=== MATERIAL SUPPLIED ===

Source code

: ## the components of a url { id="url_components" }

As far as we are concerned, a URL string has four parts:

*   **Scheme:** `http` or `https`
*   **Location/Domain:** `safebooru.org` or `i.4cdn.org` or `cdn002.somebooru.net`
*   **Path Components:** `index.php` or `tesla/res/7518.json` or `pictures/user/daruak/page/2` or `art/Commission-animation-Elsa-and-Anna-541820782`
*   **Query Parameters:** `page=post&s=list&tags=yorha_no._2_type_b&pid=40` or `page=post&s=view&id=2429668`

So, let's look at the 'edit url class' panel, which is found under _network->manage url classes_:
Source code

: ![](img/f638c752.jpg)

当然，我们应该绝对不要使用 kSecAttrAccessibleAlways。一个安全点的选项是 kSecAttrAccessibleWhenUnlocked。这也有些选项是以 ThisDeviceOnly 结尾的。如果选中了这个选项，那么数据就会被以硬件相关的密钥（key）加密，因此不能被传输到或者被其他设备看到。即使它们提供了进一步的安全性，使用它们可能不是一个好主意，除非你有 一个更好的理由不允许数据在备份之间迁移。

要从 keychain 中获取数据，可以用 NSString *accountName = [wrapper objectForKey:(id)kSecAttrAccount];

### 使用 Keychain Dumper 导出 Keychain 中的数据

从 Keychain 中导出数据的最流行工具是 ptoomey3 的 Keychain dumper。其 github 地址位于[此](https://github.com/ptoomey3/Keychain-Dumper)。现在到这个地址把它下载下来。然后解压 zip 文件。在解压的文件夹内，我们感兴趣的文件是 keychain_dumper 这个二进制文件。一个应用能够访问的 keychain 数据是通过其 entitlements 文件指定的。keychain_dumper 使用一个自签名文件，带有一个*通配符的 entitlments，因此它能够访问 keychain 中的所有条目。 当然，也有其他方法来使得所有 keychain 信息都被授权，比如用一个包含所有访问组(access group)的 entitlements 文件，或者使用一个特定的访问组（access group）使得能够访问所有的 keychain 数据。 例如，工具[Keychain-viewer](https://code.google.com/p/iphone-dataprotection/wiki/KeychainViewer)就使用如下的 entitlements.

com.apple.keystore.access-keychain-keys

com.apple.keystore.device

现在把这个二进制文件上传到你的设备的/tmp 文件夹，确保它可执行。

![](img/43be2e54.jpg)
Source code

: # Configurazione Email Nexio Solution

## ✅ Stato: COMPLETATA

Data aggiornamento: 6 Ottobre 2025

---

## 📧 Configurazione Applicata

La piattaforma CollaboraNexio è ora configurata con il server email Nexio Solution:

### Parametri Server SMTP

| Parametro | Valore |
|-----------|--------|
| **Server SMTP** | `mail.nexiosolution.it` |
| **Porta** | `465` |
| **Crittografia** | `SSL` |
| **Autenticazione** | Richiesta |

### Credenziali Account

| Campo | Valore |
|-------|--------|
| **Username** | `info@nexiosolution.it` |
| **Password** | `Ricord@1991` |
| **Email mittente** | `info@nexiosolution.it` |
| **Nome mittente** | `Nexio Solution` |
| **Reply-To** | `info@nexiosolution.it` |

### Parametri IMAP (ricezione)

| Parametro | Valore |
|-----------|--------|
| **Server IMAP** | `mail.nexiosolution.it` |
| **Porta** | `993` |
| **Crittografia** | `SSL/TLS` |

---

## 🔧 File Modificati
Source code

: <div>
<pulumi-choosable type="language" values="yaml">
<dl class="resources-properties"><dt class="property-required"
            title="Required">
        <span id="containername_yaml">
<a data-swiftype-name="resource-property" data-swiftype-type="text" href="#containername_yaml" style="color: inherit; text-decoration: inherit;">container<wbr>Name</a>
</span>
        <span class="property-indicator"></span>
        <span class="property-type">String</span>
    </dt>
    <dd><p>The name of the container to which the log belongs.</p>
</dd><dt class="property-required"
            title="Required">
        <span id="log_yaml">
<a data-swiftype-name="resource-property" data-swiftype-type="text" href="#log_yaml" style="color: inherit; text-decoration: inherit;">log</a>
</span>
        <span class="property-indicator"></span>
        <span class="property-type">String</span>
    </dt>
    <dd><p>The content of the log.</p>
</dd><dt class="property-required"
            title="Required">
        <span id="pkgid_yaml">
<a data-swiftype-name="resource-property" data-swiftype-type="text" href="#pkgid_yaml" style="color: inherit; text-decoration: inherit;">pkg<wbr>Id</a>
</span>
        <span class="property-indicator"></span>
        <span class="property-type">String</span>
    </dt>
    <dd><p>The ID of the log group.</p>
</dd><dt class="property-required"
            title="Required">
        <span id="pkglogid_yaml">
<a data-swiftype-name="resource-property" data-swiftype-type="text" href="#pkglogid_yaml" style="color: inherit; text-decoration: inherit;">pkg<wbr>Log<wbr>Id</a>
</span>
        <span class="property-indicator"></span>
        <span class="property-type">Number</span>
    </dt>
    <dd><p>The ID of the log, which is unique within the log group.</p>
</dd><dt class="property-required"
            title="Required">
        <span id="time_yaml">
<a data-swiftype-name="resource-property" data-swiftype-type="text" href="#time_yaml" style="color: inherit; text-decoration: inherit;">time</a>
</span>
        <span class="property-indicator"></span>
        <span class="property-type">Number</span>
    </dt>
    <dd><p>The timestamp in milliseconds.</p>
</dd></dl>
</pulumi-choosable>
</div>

===

WHAT IS NEEDED → Copy every line of the listing that includes the string "IMAP".

EXPECTED ANSWER →
### Parametri IMAP (ricezione)
| **Server IMAP** | `mail.nexiosolution.it` |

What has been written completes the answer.